**ÉNONCÉ DU PROBLÈME:** Dans l'extrait sur le critère de l'entreprise, quelles sont les expressions à la première personne du singulier par lesquelles le juge McIntyre exprime son opinion dans le passage cité de la page 70 ?

**EXTRAIT CHOISI:**
########

Ce critère a été appliqué en Ontario, dans des affaires où l’assujettissement à l’impôt dépendait de savoir si telle ou telle activité constituait une entreprise. [Non souligné dans l’original.]

Le juge McIntyre poursuit ensuite dans les termes suivants à la page 71 :

Dans cette dernière hypothèse, même si l’organisme a d’autres objets, dont la réalisation de profits … , il ne sera pas considéré comme une entreprise.

Selon le juge McIntyre, donc, ce critère s’applique dans les cas où l’assujettissement à l’impôt dépend de savoir si l’organisme en question est une entreprise.

Dans sa décision, le juge McIntyre a rejeté le critère de l’activité commerciale, énoncé par le juge Evans, J.C.A., dans l’arrêt Windsor-Essex County Real Estate Board and City of Windsor et al., Re (1974), 6 O.R. (2d) 21 (C.A.). Ce critère exige un examen et une appréciation de l’ensemble des facteurs afin de déterminer s’il s’agit en réalité d’une société véritablement commerciale. À la page 70, le juge McIntyre déclare ce qui suit :

Bon nombre d’organismes de bienfaisance qui œuvrent au sein de la collectivité et qui ont recours de temps à autre à des activités qu’on qualifierait de commerciales afin de réunir des fonds pour pouvoir remplir leurs objets, risqueraient, par l’application de pareil critère, d’être considérés comme des entreprises. Attacher une importance primordiale à l’aspect commercial d’une opération litigieuse ne constitue pas, à mon avis, un guide sûr ni utile. J’estime que le critère de l’activité commerciale est trop imprécis pour qu’il puisse être appliqué avec uniformité. Je suis d’accord que, pour décider si une activité peut être qualifiée d’entreprise au sens de l’al. 7(1)b) de The Assessment Act, il faut examiner et apprécier l’ensemble des facteurs pertinents qui s’y rapportent. Cependant, il faut les examiner et les apprécier pour déterminer non pas si, dans un sens général, l’opération est de nature commerciale ou revêt des aspects commerciaux, mais si elle a comme objet prépondérant la réalisation de profits. Si c’est le cas, il s’agit d’une entreprise; dans le cas contraire, ce n’en est pas une.

########

[Entrées du jeu de données]
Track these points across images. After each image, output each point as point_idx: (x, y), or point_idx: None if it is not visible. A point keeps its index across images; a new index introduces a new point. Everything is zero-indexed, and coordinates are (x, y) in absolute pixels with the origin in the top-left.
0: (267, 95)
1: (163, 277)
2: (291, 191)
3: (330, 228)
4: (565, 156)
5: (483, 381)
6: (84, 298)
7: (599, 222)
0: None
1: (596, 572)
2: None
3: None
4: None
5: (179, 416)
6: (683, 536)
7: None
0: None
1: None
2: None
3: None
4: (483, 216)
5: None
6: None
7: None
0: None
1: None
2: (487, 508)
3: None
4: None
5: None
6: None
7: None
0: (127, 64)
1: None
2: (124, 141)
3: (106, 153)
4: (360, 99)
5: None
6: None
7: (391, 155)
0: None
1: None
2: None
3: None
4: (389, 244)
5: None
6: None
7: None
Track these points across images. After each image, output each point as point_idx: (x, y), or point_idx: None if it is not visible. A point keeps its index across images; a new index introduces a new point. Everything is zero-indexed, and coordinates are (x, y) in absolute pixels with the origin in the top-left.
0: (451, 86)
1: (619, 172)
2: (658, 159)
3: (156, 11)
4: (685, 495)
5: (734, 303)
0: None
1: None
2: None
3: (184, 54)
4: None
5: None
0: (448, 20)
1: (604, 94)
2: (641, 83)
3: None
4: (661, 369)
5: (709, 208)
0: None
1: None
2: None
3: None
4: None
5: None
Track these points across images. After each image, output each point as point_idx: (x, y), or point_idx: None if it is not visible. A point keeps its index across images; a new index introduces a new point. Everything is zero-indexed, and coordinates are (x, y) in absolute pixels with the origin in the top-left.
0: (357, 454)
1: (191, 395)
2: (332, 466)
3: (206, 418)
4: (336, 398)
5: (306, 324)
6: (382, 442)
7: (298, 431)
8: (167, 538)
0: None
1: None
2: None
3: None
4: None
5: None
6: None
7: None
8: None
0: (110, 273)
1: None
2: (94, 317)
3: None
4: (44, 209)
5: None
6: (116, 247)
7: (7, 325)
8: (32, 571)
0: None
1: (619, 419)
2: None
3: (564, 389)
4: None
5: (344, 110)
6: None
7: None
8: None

########

**RÉPONSE À L'EXERCICE:**
- « à mon avis »
- « J'estime que »
- « Je suis d'accord que »